**DIRECTIONS**
**A)** Write out the stretch of the article on Abbott's Davos address from "The challenge, everywhere, is" through "to do better.", putting "consumer class" in place of "middle class".
**B)** According to the article on Abbott's Davos address, by how much has worldwide income per person risen in the past decade despite the Crisis?
**C)** Carry on the article on Abbott's Davos address from the point where it stops.

**TEXT SHOWN**
Segment Open

Prime Minister Tony Abbott has addressed the World Economic Forum in Davos, Switzerland.


Abbott began his speech with an overview of world economic conditions and the prospects for growth. He reiterated his election campaign themes and said Australia was now “open for business”.

Abbott said his government’s aim is to ensure that every “fit” person of working age remained in the workforce, either in a paid capacity or some other form.

The Prime Minister spoke of Australia’s role as president of the G20 over the coming year. He said he was looking forward to discussions in Brisbane about the digital economy and world infrastructure. He emphasised the importance of free markets and the need for governments to get out of the way of industry. “Government doesn’t create growth,” he said. “People do, when they run profitable businesses.”

“Better governance is not the same as more government,” Abbott told the forum.

Transcript of Prime Minister Tony Abbott’s Address to the World Economic Forum, Davos, Switzerland.



For more than 40 years, this World Economic Forum at Davos has been an important contributor to global progress.

It has brought together some of the best thinkers and most important decision-makers: not to dwell on problems but to focus on opportunities.

As 2014 begins, it’s easier to be optimistic.

In the United States, economic growth is set to rise from under two per cent to almost 3 per cent, with a million jobs created in the last year.

China’s growth is moderating but likely to remain over 7 per cent.

Even the Eurozone is finally growing again.

Of course, the recovery remains fragile.

The US taper will need deft management.

Around the world, over 300 million young people are neither working nor studying and the global economy needs 30 million more jobs just to restore employment levels from before the Global Financial Crisis.

The challenge, everywhere, is to promote sustainable, private sector-led growth and employment – and to avoid government-knows-best action for action’s sake.

It’s worth noting – if only to remind ourselves of the good that can be done – that in the past few decades, more has been achieved to reduce poverty than in any other period in history.

In countries such as China, India and Indonesia many hundreds of millions have been lifted from subsistence to the middle class.

Despite the Crisis, worldwide, income per person is still up by over 60 per cent in the past decade.

The global middle class is growing from 1.8 billion now to over 3 billion in 10 years’ time.

This progress is partly due to better science and technology; and partly to the constant aspiration to do better.

Mostly, though, it’s been driven by the intellectual and philosophical conviction that freer trade and smaller government will strengthen prosperity; the instinct that empowered citizens can do more for themselves than government will ever do for them.

Essentially, officialdom has begun to grasp that human freedom is less a threat than an opportunity.

As soon as people have economic freedom, they create markets.

Markets are the proven answer to the problem of scarcity.

They rest, as Roger Scruton has recently observed, “upon the kind of moral order that arises from below as people take responsibility for their lives, learn to honour their agreements, and live in justice and charity with their neighbours”.

Even though the Crisis was the gravest economic challenge the world has faced since the 1930s, it was not a crisis of markets but one of governance.

It was the G20 which helped to coordinate the actions which prevented another great depression.

The challenge, as we continue to work through the weaknesses that brought on the Crisis, is to strengthen governance without suppressing the vitality of capitalism.

The Crisis, after all, has not changed any of the basic laws of economics.

The lesson of recent history, whether it’s the collapse of Soviet-style communism, the phenomenal growth of Asian economies, or the slow and painful recovery from the Crisis of 2008 and 2009 is that real progress is always built on clear fundamentals.

You can’t spend what you haven’t got.

No country has ever taxed or subsidised its way to prosperity.

Segment Closed

**INPUT DATA**
Segment Open

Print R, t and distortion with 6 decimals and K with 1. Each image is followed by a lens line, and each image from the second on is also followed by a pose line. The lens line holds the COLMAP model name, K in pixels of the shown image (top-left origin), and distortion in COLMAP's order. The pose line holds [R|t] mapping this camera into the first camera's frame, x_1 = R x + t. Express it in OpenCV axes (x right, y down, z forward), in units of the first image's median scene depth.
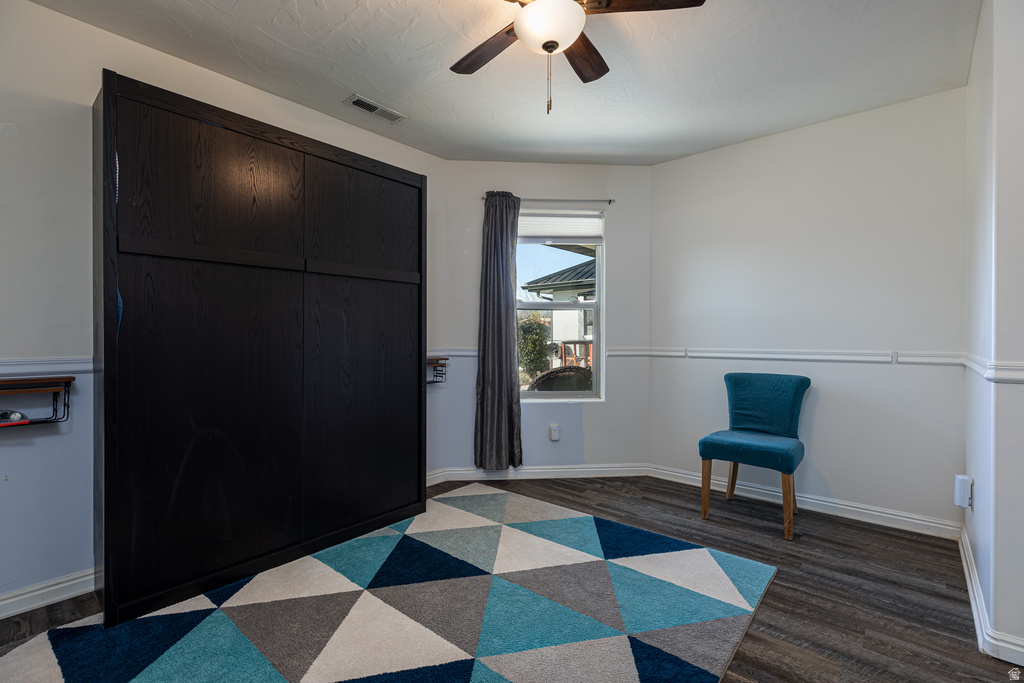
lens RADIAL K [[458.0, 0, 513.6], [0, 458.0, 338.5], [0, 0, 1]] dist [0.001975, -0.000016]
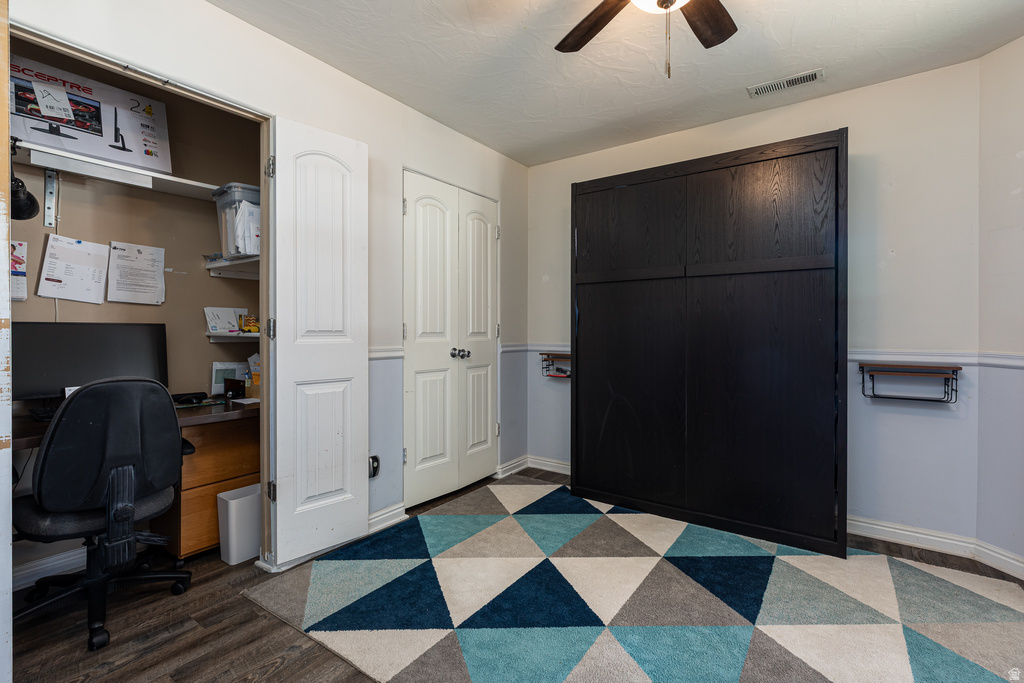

Segment Closed

**EXPECTED RESULTS**
**A)**
The challenge, everywhere, is to promote sustainable, private sector-led growth and employment – and to avoid government-knows-best action for action’s sake.

It’s worth noting – if only to remind ourselves of the good that can be done – that in the past few decades, more has been achieved to reduce poverty than in any other period in history.

In countries such as China, India and Indonesia many hundreds of millions have been lifted from subsistence to the consumer class.

Despite the Crisis, worldwide, income per person is still up by over 60 per cent in the past decade.

The global consumer class is growing from 1.8 billion now to over 3 billion in 10 years’ time.

This progress is partly due to better science and technology; and partly to the constant aspiration to do better.

**B)** By over 60 per cent.

**C)**
You don’t address debt and deficit with yet more debt and deficit.

And profit is not a dirty word because success in business is something to be proud of.

After all, you can’t have strong communities without strong economies to sustain them and you can’t have strong economies without profitable private businesses.

Above all else, policy-makers need to understand that every dollar government spends comes from the people, either through taxes and borrowings; or, over the past few years, through the process known as quantitative easing which is not indefinitely sustainable.

A certain level of government spending is necessary and good.

In Lincoln’s words, government should do for people what they can’t do for themselves – and no more.

Richer people, stronger countries and a better world all depend upon policy-makers’ grasp of these fundamentals and there’s no better place to reiterate them than the World Economic Forum – creator of the global competitiveness index as well as this conference.

As always, stronger economic growth is the key to addressing almost every global problem.

Stronger growth requires lower, simpler and fairer taxes that don?t stifle business creativity.

And stronger growth requires getting government spending under control so that taxes can come down; and reducing regulation so that productivity can rise.

In the decade prior to the Crisis, consistent surpluses and a preference for business helped my country, Australia, to become one of the world’s best-performing economies.

Then, a subsequent government decided that the Crisis had changed the rules and that we should spend our way to prosperity.

The reason for spending soon passed but the spending didn’t stop because, when it comes to spending, governments can be like addicts in search of a fix.

But after the recent election, Australia is under new management and open for business.

To boost private sector growth and employment, the new Government is cutting red tape and reducing the tax burden by scrapping the carbon tax and the mining tax.

We’ve established a once-in-a-generation Commission of Audit to re-consider the size, scope and efficiency of government.

We’re streamlining environmental approvals and have already ticked off new projects worth over $400 billion.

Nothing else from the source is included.